L’anaphore d’Addaï et Mari ou la révolution dans la théologie sacramentelle
Le Saint-Siège – Acte du Conseil pontifical pour l’Unité des Chrétiens : « Admission à l’Eucharistie entre l’Église chaldéenne et l’Église assyrienne d’Orient. Notes et orientations » [1] – vient de reconnaître la pleine validité de l’anaphore d’Addaï et Mari, une ancienne prière eucharistique utilisée dans l’Église assyrienne d’Orient. Le texte a été approuvé le 20 juillet 2001 et promulgué le 25 octobre 2001.

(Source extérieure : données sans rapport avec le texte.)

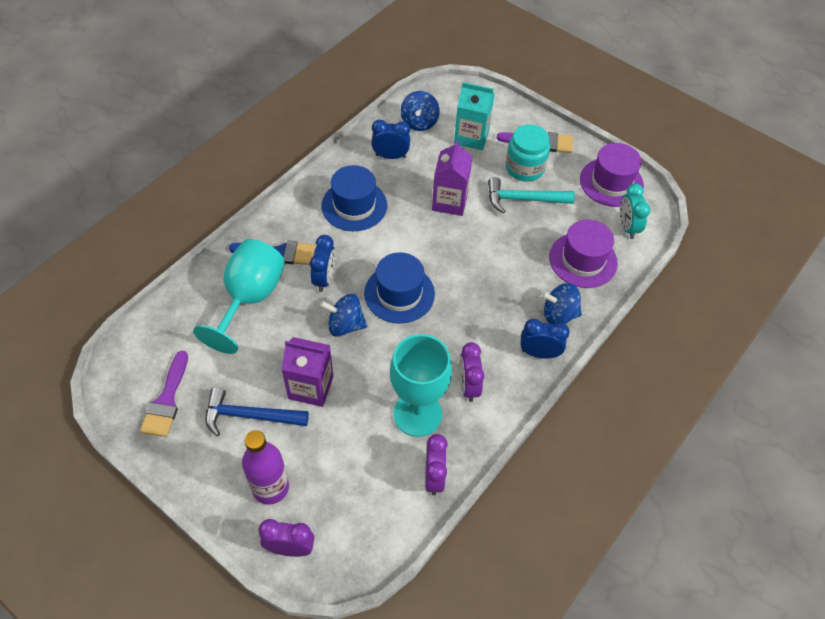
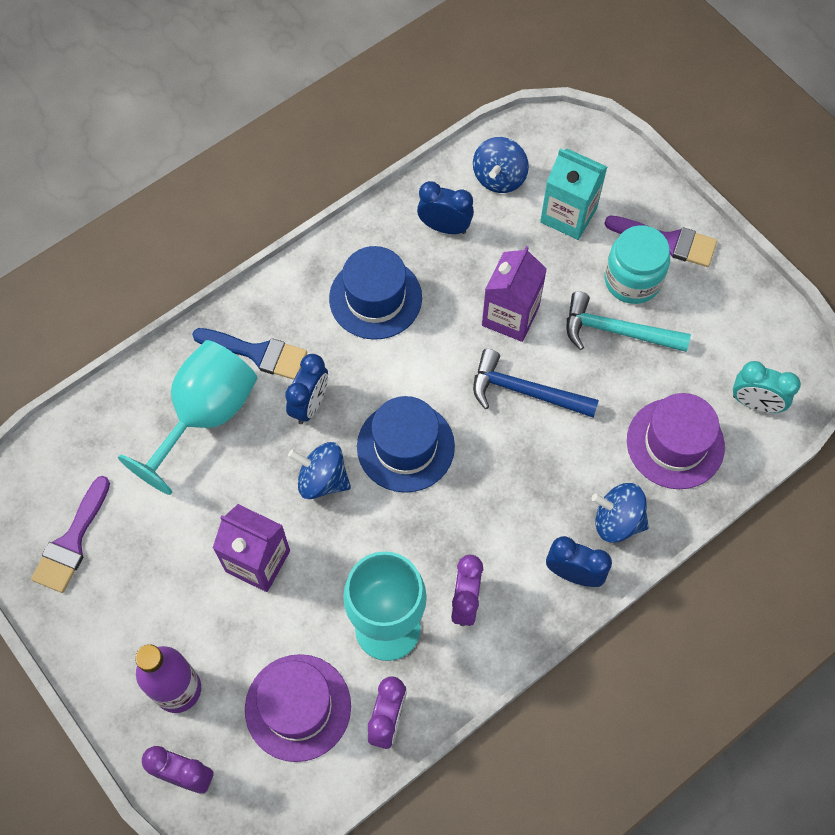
camera: 15 degrees right, 10 degrees up
blue hammer [206,387,309,436] -> blue hammer moved to [473,349,599,418]
purple hat [580,143,644,207] -> purple hat moved to [245,654,351,762]
turquoise clock [620,184,650,239] -> turquoise clock turned 75 degrees counterclockwise [733,361,801,413]

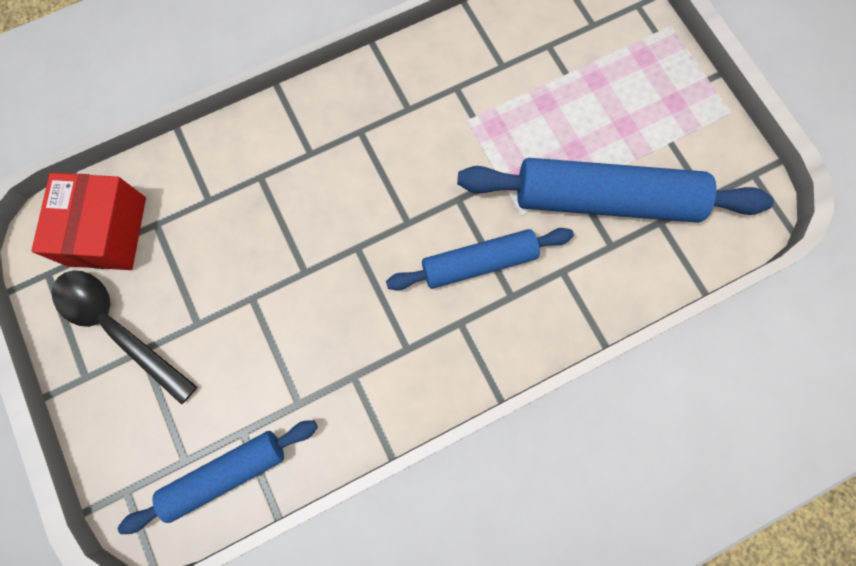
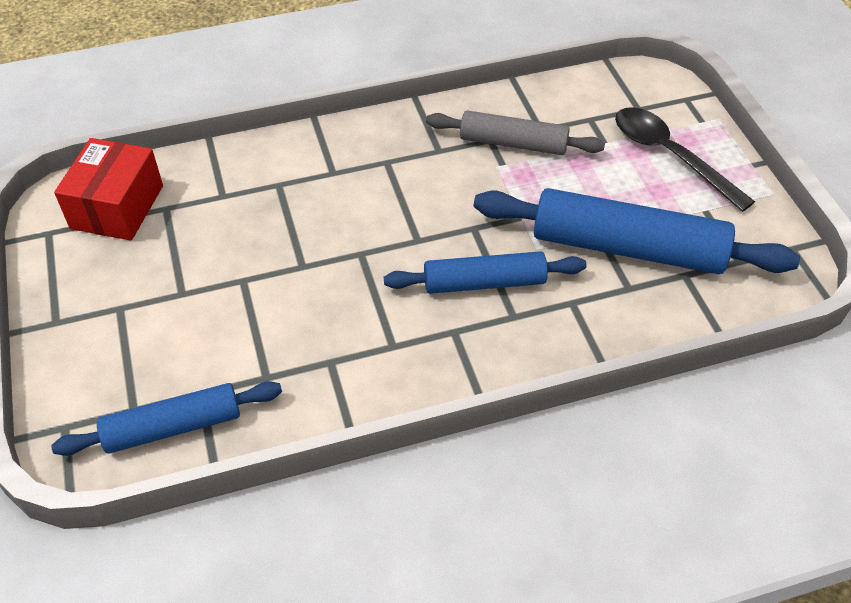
camera: 10 degrees right, 25 degrees down
black spoon [52,271,197,405] -> black spoon moved to [615,107,755,212]
none -> grey rolling pin [426,110,605,155]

Ce texte traitant directement de l’intercommunion fait mention d’une décision concernant l’anaphore [2] d’Addaï et Mari. « L’anaphore d’Addaï et Mari est singulière du fait que, depuis des temps immémoriaux, elle est utilisée sans récit de l’institution [3]. Sachant que l’Église catholique considère les paroles de l’Institution eucharistique comme partie intégrante et donc indispensable de l’anaphore ou prière eucharistique, elle a conduit une étude longue et approfondie à propos de l’anaphore de Addaï et Mari d’un point de vue historique, liturgique et théologique, au terme de laquelle, le 17 janvier 2001, la Congrégation pour la doctrine de la foi est parvenue à la conclusion que cette anaphore pouvait être considérée comme valide. Sa Sainteté le Pape Jean-Paul II a approuvé cette décision. »

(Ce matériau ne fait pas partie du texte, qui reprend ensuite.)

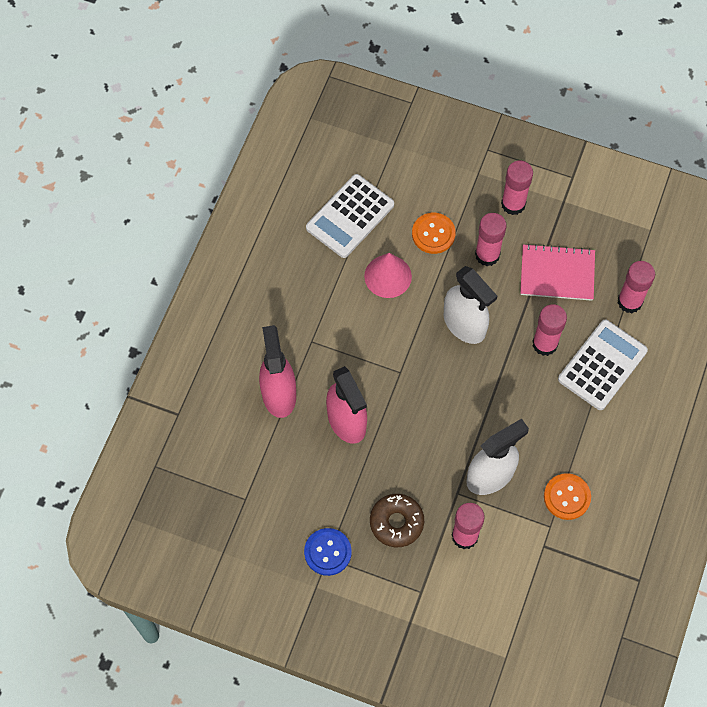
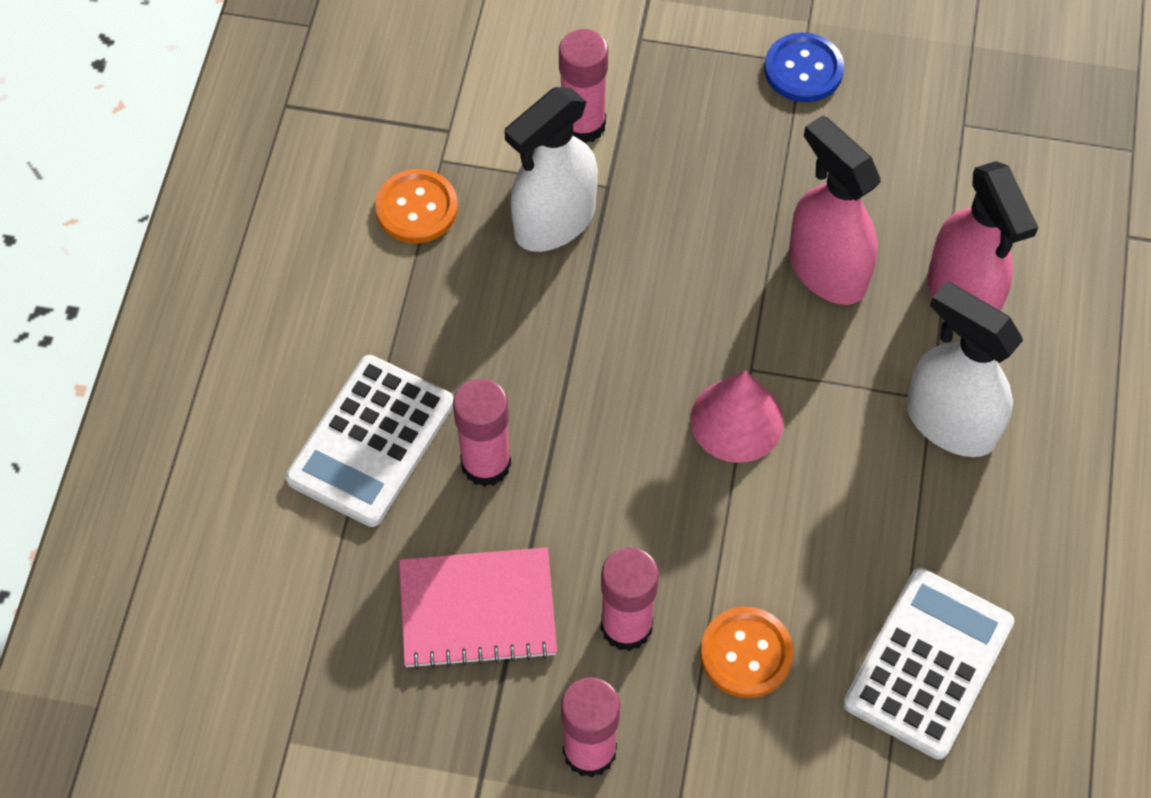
camera: 170 degrees right, 5 degrees down
pink cone [364,253,412,298] -> pink cone moved to [690,370,784,463]
brown donut [370,494,424,547] -> none
white spray bottle [444,266,497,344] -> white spray bottle moved to [907,281,1023,457]
pink glue stick [618,261,655,313] -> none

Suit une énumération des raisons qui ont motivé la décision. Elles sont toutes d’ordre historique et non théologique (cf. document complet, p 21).
Il y a là une décision œcuménique et liturgique très grave : peut-il y avoir une messe valide sans paroles de consécration ?
Cette décision est très lourde de conséquences, car elle bouleverse de fond en comble toute la théologie sacramentelle ratifiée par le concile de Trente. Pour la validité d’un sacrement, il faut nécessairement trois éléments : la matière, la forme et l’intention du ministre de faire ce que fait l’Eglise. Or ici, il manque la forme. On le justifie en affirmant que « les paroles de l’Institution de l’Eucharistie sont de fait présentes dans l’anaphore de Addaï et Mari, non pas sous la forme d’une narration cohérente et ad litteram, mais de manière eucologique et disséminée, c’est-à-dire qu’elles sont intégrées aux prières d’action de grâce, de louange et d’intercession qui suivent. » Cette explication n’en est pas une ; elle justifie au contraire – et nous le verrons plus loin – l’acceptation d’une théologie autre que celle de l’Eglise catholique.
Tant qu’à évoquer des arguments historiques, comme le fait le document romain, on peut se demander comment on peut expliquer l’absence des paroles consécratoires dans cette anaphore. L’origine en est très probablement le secret de l’arcane, cette loi du secret qui demandait de cacher aux yeux des profanes les réalités sacrées. Mais il semblerait que d’autres raisons s’y ajoutent. Nous y reviendrons dans un prochain article qui analysera cette question de plus près.
Certains modernistes ne se priveront pas d’utiliser ce précédent en vue de modifications radicales touchant la théologie et la praxis des sacrements, voulant signer ainsi la fin de la théologie médiévale des mots magiques.
1 Le texte original de ce document est en anglais. Il n’a été publié dans l’Osservatore Romano que le 26 octobre 2001; et, en français, dans la Documentation catholique, le 3 mars 2002 (Doc. Cath. 2265 - 99, 2002, 213-214)
2 L’anaphore est un terme grec désignant en Orient ce que nous appelons en liturgie romaine le Canon de la messe. L’ordonnance générale d’une anaphore est habituellement la suivante : préface, Sanctus, post Sanctus, récit de l’institution, anamnèse (Unde et memores), épiclèse, grande intercession (Memento des vivants et des morts). Cette dernière prière peut parfois occuper une place différente.
3 Par conséquent, sans la forme sacramentelle.